Брыль успел приготовить три шампура грибов, посбрасывал в мешки – половину себе, половину Китаеву и неожиданно произнес резким командным тоном:
– Заливай костер!
– Да ты чего, «кум»? Давай еще пожарим… Не то от голода к вечеру будем стучать зубами.
– Заливай, кому сказали! – в голосе Брыля появились враждебные нотки.
– Хорошо, хорошо, – Китаев поднял обе руки. – Чем заливать?
– Ссаками, – прежним враждебным тоном произнес Брыль. – Жара в костре осталось немного… В общем, доставай шланг и откручивай вентиль.
– А ты?
– И я достану.
Что-то произошло, что-то магаданский «кум» почувствовал, а что именно, не говорил. Китаев достал «шланг», полоснул струей по костру, – только пар во все стороны брызнул.
– Все, резервуар опустошен, – доложил он «куму» и отошел в сторону.
«Кум» поспешно занял его место, прошелся струей по костру, уже почти погасшему, – осталось совсем немного, – встревоженно глянул в одну сторону, потом в другую.
– Чего хоть случилось-то, «кум»? – спросил Китаев.
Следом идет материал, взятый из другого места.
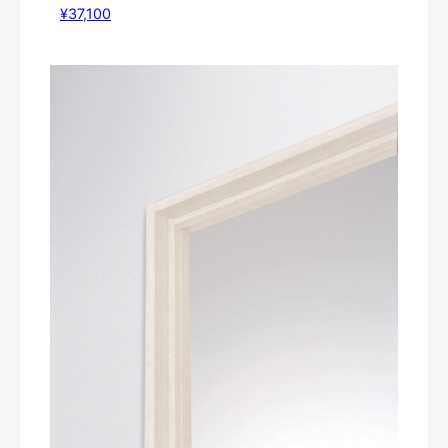
¥37,100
На резкость Брыля он не обиделся.
– Сам не знаю. Но шкурой своей чувствую: оставаться здесь нам нельзя! – Он поспешно подхватил свой мешок, винтовку и устремился в сильно попрозрачневший, избавляющийся от последних остатков тумана лес. Подогнал Китаева: – Быстрее!
Китаев медлить не стал, подцепил рукой автомат и, на ходу закидывая его за плечо, метнулся следом за «кумом». В пятидесяти метрах от их поляны тумана уже не было совсем, стоял чистый, без единой ватной волокнинки, зацепившейся за сучья, лес. По чистому лесу они прошли еще метров пятьдесят, «кум» прислушался к чему-то своему, что он слышал, а Китаев нет, и резко свернул налево.
– А почему не прямо? – поинтересовался Китаев.
– Там люди.
– Где ты видишь людей?
– Мне не надо видеть, я их чувствую.